# Perth Yak spots and hire



## LatelyLux (May 6, 2008)

Hi all the WA AKFFers, I am going to be in Perth for a few days in August. My wife will be in a conference for one of the days and I think I might try and get a yak fish in, I just need a little help.

Are there any places in Perth near enough to the water to walk to it that rent yaks for the day? I will most probably bring a couple of my rods and a small box of lures with me.
Can anyone give me any tips on where to go and what to target at that time of year? We will be staying in the city I think but don't care if I have to travel a bit to get to the right spot.

Brett


----------



## Shorty (May 11, 2008)

Well i am new to the sport, only been out squidding in the Ventura a couple weeks ago so i have not got a handle on things yet.

I was reading down at Mandurah some 70 kms south of Perth that theres a shop that sells them right on the esturary, apparently you can test ride anything there,,,,,maybe he hires them i am not sure ?

Don't forget August is middle of winter so it could be pot luck regarding the weather, it could be windy ,pouring down etc.

Anyway i am picking up my first fishing yak tommorow and will suss the scene out further over the next couple of months, sorry i can't be much more help at present, hopefully some more experance guys from Perth will chime in at a later date,,,cheers,,,,


----------



## Alf (Apr 21, 2008)

Hi LatelyLux

I picked up my first kayak last week and took her on her maiden voyage out from Cottesloe. Was hoping for a nice salmon or tailor, but only managed to hook into a few Herring (Tommy Ruff). It was a relatively calm day, but still managed to get seasick. It's a bit tricky finding calm days over here now as the metro coastline is pretty exposed (offshore swell tends to be >2m during winter). Down towards Rockingham (Cockburn Sound) would be calmer though. You can check http://www.seabreeze.com.au/graphs/wa.asp to plan your trip. Else you might want to try the estuaries (the Swan locally, or Peel/Harvey 50km south of Perth), which is what I'll be doing - beware of blowfish in the Swan though - they seem to be everywhere at the moment (especially towards Fremantle). Your best bet at this time of year may be to catch a ferry to Rottnest Island and have a crack there. If you had a bit more time I'd suggest heading north to Kalbarri, Shark Bay or Ningaloo.

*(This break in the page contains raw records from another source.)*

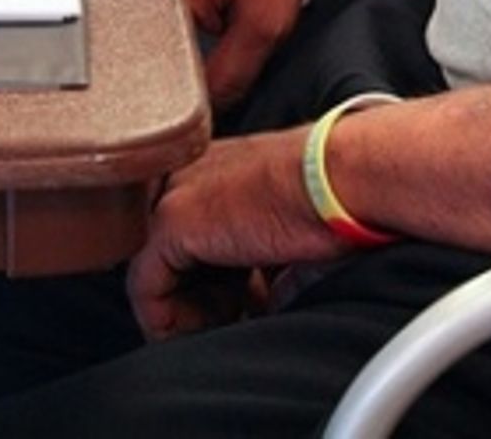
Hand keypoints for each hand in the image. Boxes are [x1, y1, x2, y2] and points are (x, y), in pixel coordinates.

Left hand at [128, 128, 342, 338]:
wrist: (345, 174)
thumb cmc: (333, 197)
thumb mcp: (289, 230)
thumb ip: (261, 260)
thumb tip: (264, 303)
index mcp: (220, 168)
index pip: (193, 236)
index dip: (221, 281)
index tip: (256, 300)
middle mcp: (190, 173)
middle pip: (169, 255)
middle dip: (203, 296)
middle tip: (243, 312)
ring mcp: (173, 191)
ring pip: (152, 274)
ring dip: (190, 312)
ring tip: (234, 316)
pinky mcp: (170, 218)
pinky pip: (145, 290)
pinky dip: (172, 322)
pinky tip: (216, 321)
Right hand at [171, 0, 328, 108]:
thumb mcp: (266, 22)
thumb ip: (231, 75)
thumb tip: (207, 113)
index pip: (155, 67)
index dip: (187, 85)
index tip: (213, 83)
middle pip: (160, 43)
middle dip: (197, 48)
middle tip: (236, 18)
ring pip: (171, 16)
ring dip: (200, 19)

Not sure about hire options unfortunately, but you may like to talk to one of the local shops like http://www.rivergods.com.au/riot.html#boathire

Hope this helps.

Alf


----------



## LatelyLux (May 6, 2008)

Thanks guys, I'll only get one day to go for a fish/yak while over there. My wife will be in a conference on the Friday so I get a free pass for the day.
We spending an extra couple of days over there for our anniversary, so won't be able to get fishy any more than the one day. Will also
be catching up with my cousin while there.

Brett


----------



## ryber (Mar 13, 2008)

LatelyLux said:


> Thanks guys, I'll only get one day to go for a fish/yak while over there. My wife will be in a conference on the Friday so I get a free pass for the day.
> We spending an extra couple of days over there for our anniversary, so won't be able to get fishy any more than the one day. Will also
> be catching up with my cousin while there.
> 
> Brett


Brett,

There is a kayak hire place right in the middle of Perth which should be a stroll from whereever you are staying http://perth.citysearch.com.au/E/V/PERTH/0013/35/93/3.html - while they are not setup as fishing kayaks per se - its on Swan and you can paddle down to Heirisson Island and round Burswood - you can catch plenty of blowfish!! and there are bream and other types of fish caught throughout their as well.

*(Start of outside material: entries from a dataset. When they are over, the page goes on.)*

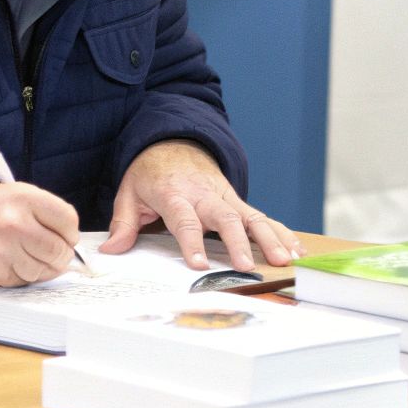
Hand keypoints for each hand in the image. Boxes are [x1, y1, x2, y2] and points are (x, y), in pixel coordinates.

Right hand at [0, 182, 80, 288]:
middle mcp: (14, 224)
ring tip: (30, 255)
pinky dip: (24, 275)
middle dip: (61, 253)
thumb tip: (70, 237)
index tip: (66, 234)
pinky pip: (24, 281)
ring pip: (43, 271)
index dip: (70, 230)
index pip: (67, 219)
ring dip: (42, 267)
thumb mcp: (12, 193)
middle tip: (54, 251)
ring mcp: (3, 252)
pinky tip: (14, 262)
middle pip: (59, 250)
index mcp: (21, 198)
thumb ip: (43, 211)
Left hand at [99, 140, 302, 270]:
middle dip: (238, 242)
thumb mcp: (129, 191)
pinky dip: (281, 232)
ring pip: (251, 216)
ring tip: (284, 261)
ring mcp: (225, 197)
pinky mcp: (238, 201)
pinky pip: (262, 216)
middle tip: (247, 266)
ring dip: (270, 238)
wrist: (174, 141)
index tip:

Two other things to mention - there is a current ban on catching cobbler http://www.fish.wa.gov.au/docs/pub/CobblerProtection/index.php?0102 and also fishing in the Heirisson Island Lakes http://www.fish.wa.gov.au/docs/pub/BlackBreamProtection/index.php?0102.

I can see the river from my desk at work and it is always hard to concentrate on my work and not be thinking about yakking!

Have fun!

cheers
Ry


----------